No official statement by the Houthi’s on this attack could be identified.
Mwatana reported that they could not corroborate the SLC’s claim that a gathering of the Houthis was at the strike location. “The interviews Mwatana conducted did not point to any militant gathering or military targets in the area.”
HRW were similarly critical of the JIAT’s findings. In a letter to the investigative body, HRW wrote “While the strike may have also killed about 10 Houthi fighters and a Houthi military checkpoint manned by two or three fighters was located about 250 meters north of the market, the strikes caused indiscriminate or foreseeably disproportionate loss of civilian life, in violation of the laws of war.”

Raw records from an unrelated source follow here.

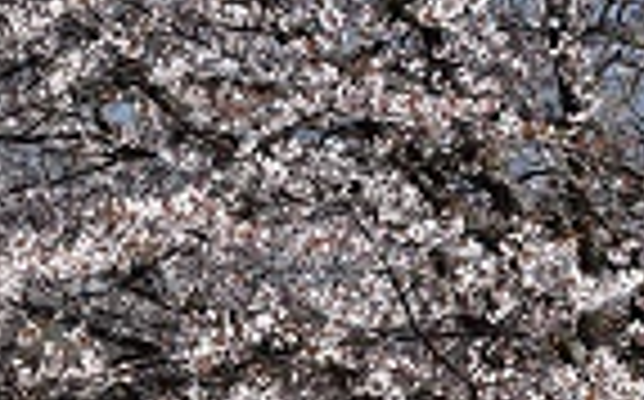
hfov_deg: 7.8
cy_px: 175
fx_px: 4639
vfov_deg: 4.9
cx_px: -266
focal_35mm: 265
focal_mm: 55
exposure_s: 1/400
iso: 200
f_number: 10
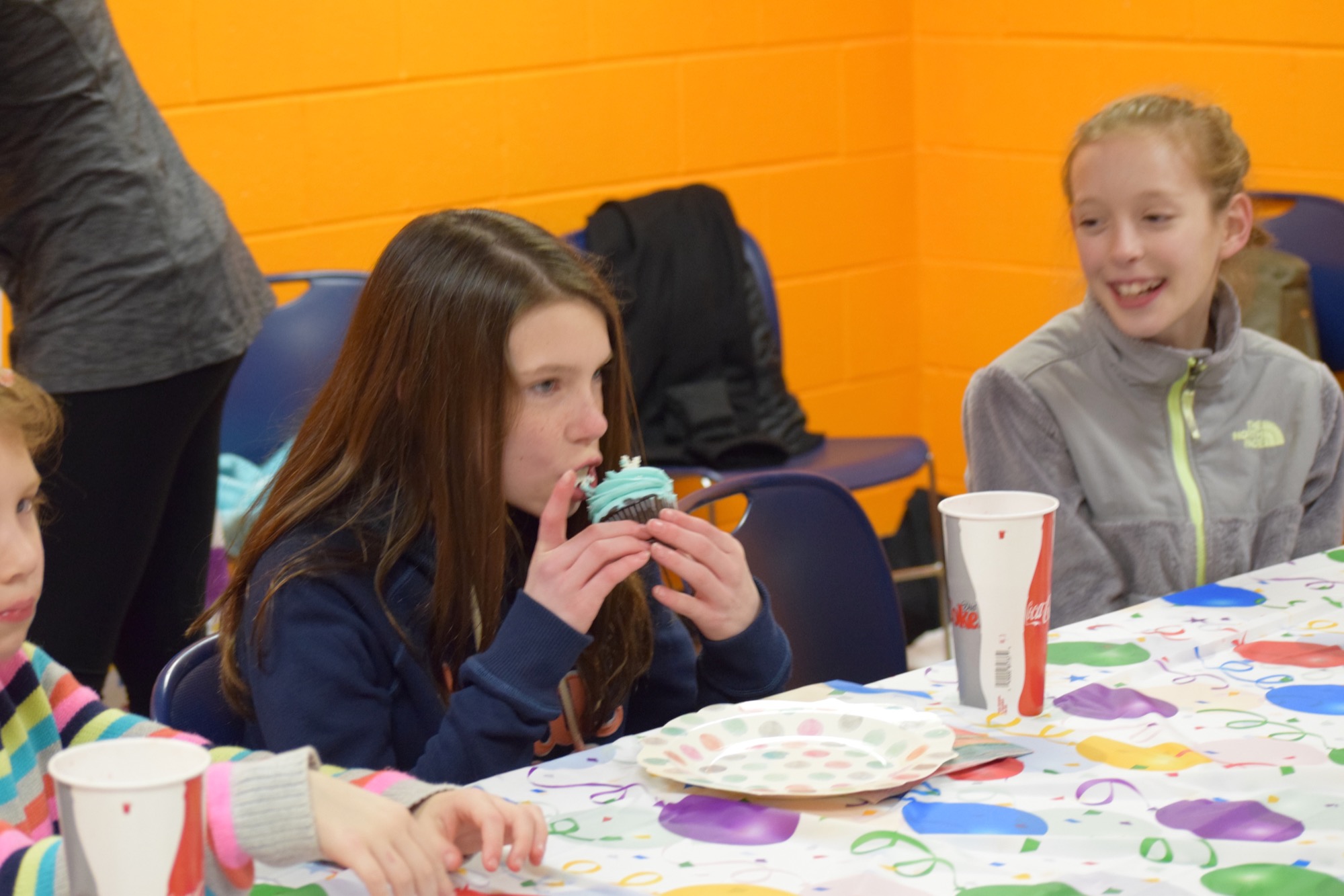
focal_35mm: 82
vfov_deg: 16.6
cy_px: 448
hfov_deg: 24.6
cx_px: 672
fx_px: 3080
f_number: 5
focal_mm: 55
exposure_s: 1/60
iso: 2200
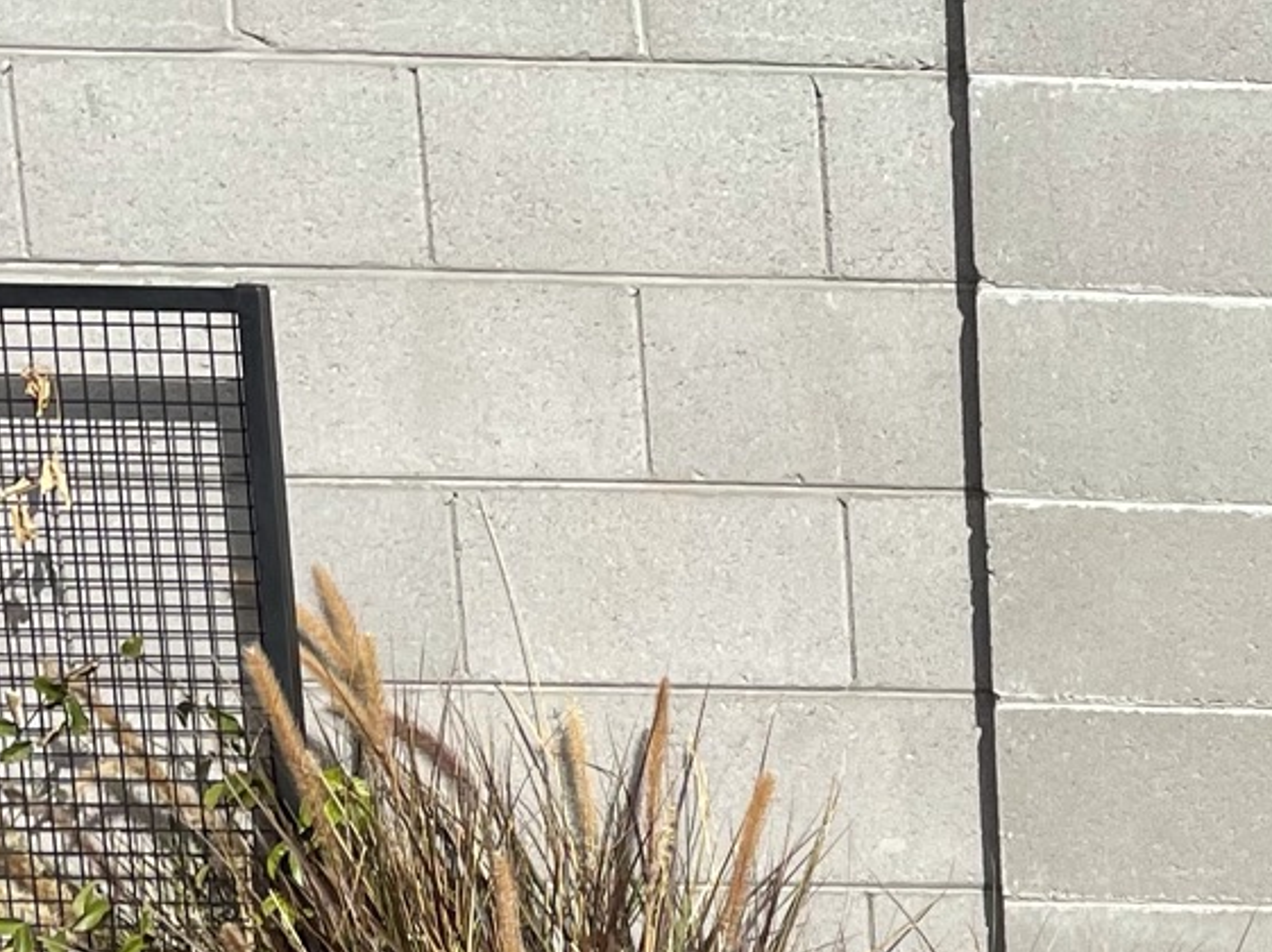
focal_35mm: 95
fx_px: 3489
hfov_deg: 18.3
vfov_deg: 14.8
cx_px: 1907
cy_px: 1285
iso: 32
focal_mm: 4.2
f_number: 1.6
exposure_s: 1/5814
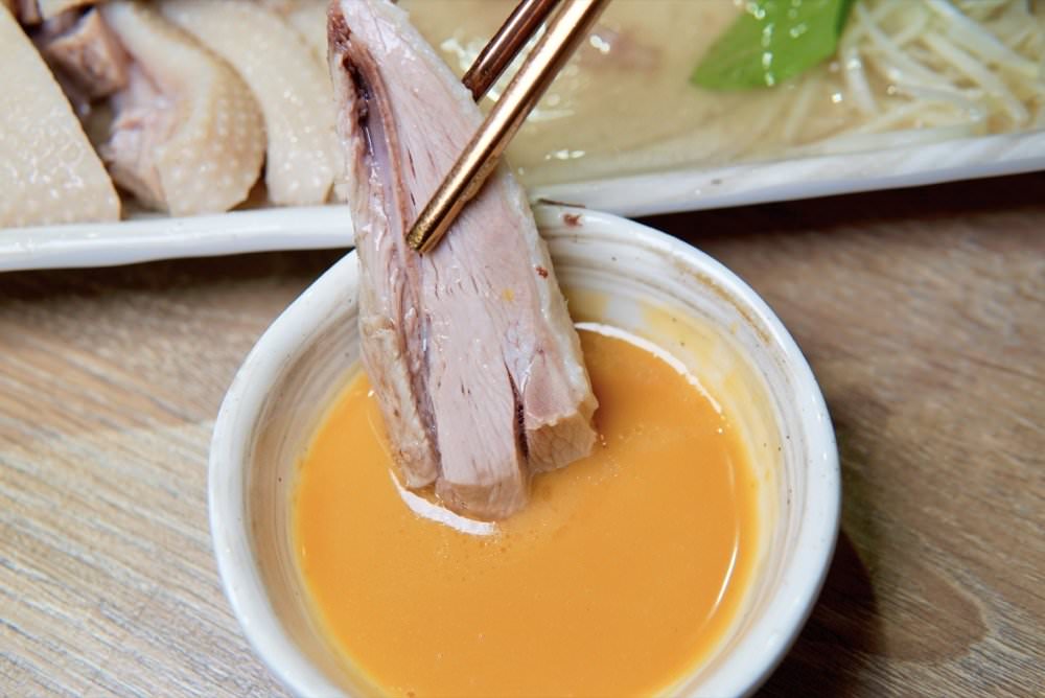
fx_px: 1307
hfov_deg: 43.6
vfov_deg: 29.9
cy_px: 349
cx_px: 522
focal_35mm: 45
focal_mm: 30
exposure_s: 1/60
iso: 125
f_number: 4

The UN Group of Eminent Experts noted, of the JIAT’s findings: “As so few details are contained in JIAT summaries, it is impossible to ascertain how, once a military objective has been identified, proportionality assessments were carried out and what precautions in attack were implemented. Nor is it possible to ascertain whether JIAT has carried out its own independent assessments on how those procedures were carried out in individual cases. The response to the attack on Khamees market 15 March 2016 is emblematic as the JIAT findings contradict earlier coalition claims and appear to suggest that because the market struck was named “Thursday market”, the coalition could not have anticipated that civilians would be present on a Tuesday.”
According to multiple accounts and eyewitnesses, during this strike two munitions were dropped separated by a period of time. Several reports and eyewitness statements indicate that the second munition injured and killed people responding to the explosion of the first munition.
Human Rights Watch spoke with a man injured in the attack, who recounted:
“When the first strike came, the world was full of blood. People were all in pieces, their limbs were everywhere. People went flying. Most of the people, we collected in pieces, we had to put them in plastic bags. A leg, an arm, a head. There wasn’t more than five minutes between the first and second strike. The second strike was there, at the entrance to the market. People were taking the injured out, and it hit the wounded and killed them. A plane was circling overhead.”
All accounts reviewed by us indicated the attacks were airstrikes carried out by the Saudi-led Coalition. The SLC itself acknowledged the attack.
Open source information indicates that on 2016/03/15, sometime before 1133 AST, two air-dropped munitions hit al-Khamis market. Between 100 to 131 people were killed. Both witness reports and open source images and videos show that at least some of those killed and wounded were children. There were reports of Houthi fighters being in the area at the time, including reports of a checkpoint to the north of al-Khamis, which may be visible on satellite imagery. At least one fragment of a munition allegedly recovered from the scene appears to be part of the wing assembly from a GBU. HRW claims another fragment is from a JDAM. Statements from the SLC do not appear to be consistent with information acquired via open sources.